MÉMOIRES SUR LA CONVENTION ET LE DIRECTOIRE

TOME SECOND. — LE DIRECTOIRE

 

CHAPITRE IV. — ÉCHANGE DE LA FILLE DE LOUIS XVI.

 

 

LE Directoire négocia l'échange de la fille de Louis XVI contre les députés Quinette, Bancal, Lamarque, Camus et le ministre Beurnonville, livrés par le général Dumouriez à l'Autriche, le député Drouet, fait prisonnier à l'armée du Nord, Maret et Sémonville, arrêtés par cette puissance au mépris du droit des gens. La princesse partit le 28 frimaire. Le ministre de l'intérieur alla la prendre au Temple, et la conduisit à son hôtel où l'attendaient des voitures de voyage et les personnes qui devaient l'accompagner.

A leur retour à Paris, les prisonniers se présentèrent aux Conseils, et y reçurent les plus grandes marques d'intérêt.
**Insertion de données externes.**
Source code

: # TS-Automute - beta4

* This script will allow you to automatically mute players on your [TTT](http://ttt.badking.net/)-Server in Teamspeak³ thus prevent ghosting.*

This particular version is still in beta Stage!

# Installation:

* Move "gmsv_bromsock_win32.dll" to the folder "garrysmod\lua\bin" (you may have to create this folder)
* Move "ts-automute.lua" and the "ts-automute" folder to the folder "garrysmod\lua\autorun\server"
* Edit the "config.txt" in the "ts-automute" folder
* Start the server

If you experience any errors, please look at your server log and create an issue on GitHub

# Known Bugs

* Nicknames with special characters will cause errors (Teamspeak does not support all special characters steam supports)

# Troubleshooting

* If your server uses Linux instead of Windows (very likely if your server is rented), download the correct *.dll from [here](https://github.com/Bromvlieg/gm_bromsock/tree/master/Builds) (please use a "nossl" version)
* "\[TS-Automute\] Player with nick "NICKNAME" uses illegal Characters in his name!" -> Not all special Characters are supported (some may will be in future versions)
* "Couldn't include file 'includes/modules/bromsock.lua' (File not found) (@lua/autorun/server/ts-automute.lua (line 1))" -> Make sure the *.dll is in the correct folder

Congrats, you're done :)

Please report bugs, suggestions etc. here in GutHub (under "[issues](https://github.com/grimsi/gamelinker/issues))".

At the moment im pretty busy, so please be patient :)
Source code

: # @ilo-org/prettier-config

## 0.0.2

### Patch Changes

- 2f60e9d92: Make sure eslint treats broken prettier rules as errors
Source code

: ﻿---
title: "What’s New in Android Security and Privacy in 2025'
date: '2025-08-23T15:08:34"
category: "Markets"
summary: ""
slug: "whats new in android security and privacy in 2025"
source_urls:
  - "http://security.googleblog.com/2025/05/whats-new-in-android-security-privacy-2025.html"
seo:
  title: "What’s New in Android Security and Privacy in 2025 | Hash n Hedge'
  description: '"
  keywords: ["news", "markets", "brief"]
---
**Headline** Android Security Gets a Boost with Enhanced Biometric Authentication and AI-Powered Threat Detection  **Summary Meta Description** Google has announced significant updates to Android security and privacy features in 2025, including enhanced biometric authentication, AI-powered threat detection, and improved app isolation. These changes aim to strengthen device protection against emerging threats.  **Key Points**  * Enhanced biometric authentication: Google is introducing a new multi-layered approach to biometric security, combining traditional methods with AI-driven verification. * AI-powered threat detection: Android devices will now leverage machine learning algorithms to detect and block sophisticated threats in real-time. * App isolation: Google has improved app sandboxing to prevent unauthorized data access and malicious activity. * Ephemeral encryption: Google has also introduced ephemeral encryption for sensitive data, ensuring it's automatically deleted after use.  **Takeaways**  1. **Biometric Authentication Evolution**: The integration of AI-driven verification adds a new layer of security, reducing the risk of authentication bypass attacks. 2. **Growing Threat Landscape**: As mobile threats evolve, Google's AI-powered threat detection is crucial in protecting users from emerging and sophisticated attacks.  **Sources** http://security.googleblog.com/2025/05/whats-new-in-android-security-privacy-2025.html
Les députés se pressaient en foule autour d'eux. La pâleur de ces victimes de la liberté déposait de leurs souffrances. Les présidents leur exprimèrent la satisfaction qu'éprouvaient les représentants de la nation, en revoyant au sein de leur patrie des députés qui en avaient été arrachés par la trahison, et leur donnèrent l'accolade fraternelle. Ils firent dans la suite un rapport, qui fut imprimé, sur leur captivité et les mauvais traitements qu'on leur avait fait subir dans les forteresses autrichiennes où on les avait tenus renfermés.

Cet échange donna lieu à un incident relativement au comte Carletti, ministre du grand-duc de Toscane, le premier de tous les agents diplomatiques qui avait été accrédité auprès de la République, et que j'avais reçu étant président de la Convention. Il s'avisa d'écrire au ministre de l'intérieur (8 frimaire an IV) qu'apprenant que la fille de Louis XVI allait partir, comme seul ministre étranger qui représentait un souverain son parent, il croyait que, s'il ne cherchait pas à faire une visite de compliment à l'illustre prisonnière, en présence dé tous ceux qu'on jugerait à propos, il s'exposerait à des reproches et à des tracasseries, d'autant plus qu'on pourrait supposer que ses opinions politiques lui auraient suggéré de se dispenser de ce devoir.

Le Directoire arrêta, pour toute réponse à la demande du comte Carletti, qu'à compter de ce jour toute communication officielle cesserait entre lui et le gouvernement français, et chargea son ministre en Toscane d'assurer le grand-duc que la démarche du Directoire était entièrement personnelle à M. Carletti, et ne devait altérer en rien l'union et la bonne intelligence qui existaient entre les deux gouvernements.

Les uns trouvèrent le procédé du Directoire trop sévère ; d'autres crurent qu'il avait saisi cette occasion pour se débarrasser d'un agent diplomatique dont la conduite inspirait peu de confiance. Depuis son arrivée en France, il avait hautement affiché un républicanisme exagéré qui contrastait avec le caractère dont il était revêtu, et qui, bien loin de lui attirer la confiance des patriotes et du gouvernement, avait fini par le leur rendre suspect de n'emprunter ce masque que pour mieux servir les vues de l'Autriche, toujours en guerre avec la République.

Le comte Carletti fut rappelé par sa cour et remplacé par Neri Corsini qui dit, en se présentant au Directoire : Quant à la démarche faite par mon prédécesseur, démarche que le grand-duc avait jugée depuis longtemps incompétente en elle-même et contraire aux instructions qu'il lui avait données, le désaveu formel que mon gouvernement en a fait et l'empressement qu'il a mis à m'envoyer près de vous sont une marque éclatante de la considération qu'il a pour la République et la nation française.